# What will be the best location to pick-up customers for each day of the week of a month?


As a taxi driver, you always want to know where is the best location to pick up customers. The more customers you get the more profit you earn. In this project, we will use Kmeans Clustering and Polynomial Regression to predict best location for a taxi driver.

## Preamble

In [None]:
%matplotlib inline
import numpy as np
import scipy as sp
import matplotlib.pyplot as plt
import pandas as pd

## Load the data
you can get data from this [link](https://s3.amazonaws.com/nyc-tlc/trip+data/yellow_tripdata_2013-01.csv)

In [None]:
df=pd.read_csv("datasets/yellow_tripdata_2013-01.csv")

## Preprocess data
Since our data is large and exist some ourliers, we have to do preprocess for our data. We need to reduce size of our data and get rid off some ourliers for our data.

In [None]:
#create new column call weekday
timestamp = pd.to_datetime(pd.Series(df['pickup_datetime']))
df['weekday'] = timestamp.dt.weekday_name
df.head()

In [None]:
#drop unnecessary column
df = df.drop(['vendor_id','passenger_count','trip_distance','rate_code',
              'store_and_fwd_flag','payment_type','fare_amount','surcharge','mta_tax',
             'tip_amount','tolls_amount','total_amount','dropoff_datetime',
              'dropoff_longitude','dropoff_latitude'], axis=1)

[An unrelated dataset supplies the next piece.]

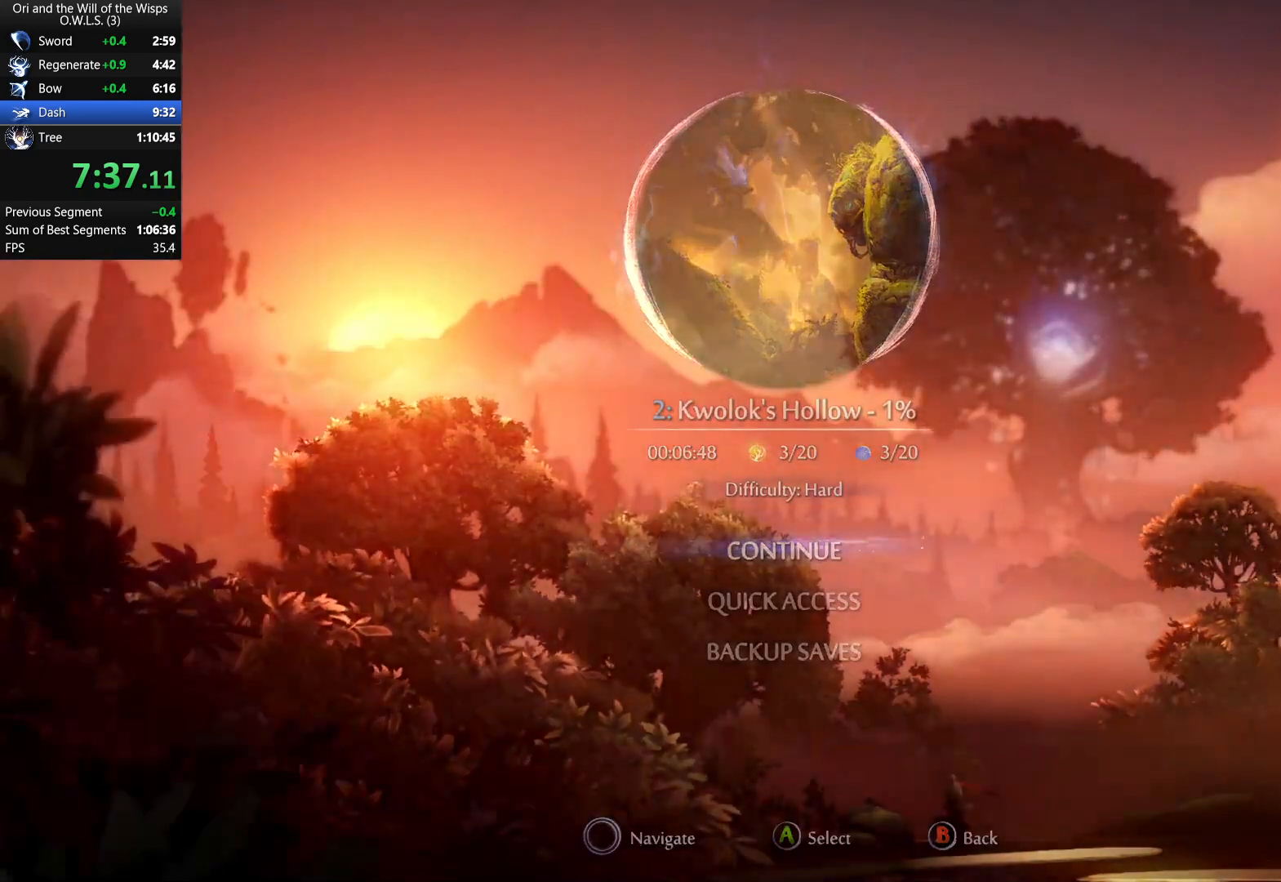
{"buttons": [], "left_stick": "center", "events": []}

#get rid off some garbage data
df=df[(df['pickup_latitude'] > 40.492083) & (df['pickup_latitude']<40.944536) &
     (df['pickup_longitude']> -74.267880)& (df['pickup_longitude']< -73.662022)]

df.head()

In [None]:
#get all the selected weekdays in selected month
my_weekday="Thursday"
my_montn=1
df_select=df[(df['weekday']==my_weekday) & 
                 (pd.to_datetime(df['pickup_datetime']) < pd.datetime(2013,my_montn+1,1))&
                (pd.to_datetime(df['pickup_datetime']) > pd.datetime(2013,my_montn,1))]
df_select=df_select[:70000]
df_select.head()

## Kmean Clustering
We use Kmean to divide our data into 100 clusters. We use these 100 clusters to represent 100 blocks in New York City. We look into size of clusters and center of clusters

In [None]:
%%time
#use Kmean to group data by longitude and latitude
my_cluster=100
from sklearn.cluster import KMeans
lon=df_select['pickup_longitude'].values
lat=df_select['pickup_latitude'].values
coodinate_array=np.array([[lon[i],lat[i]] for i in range(len(lon))])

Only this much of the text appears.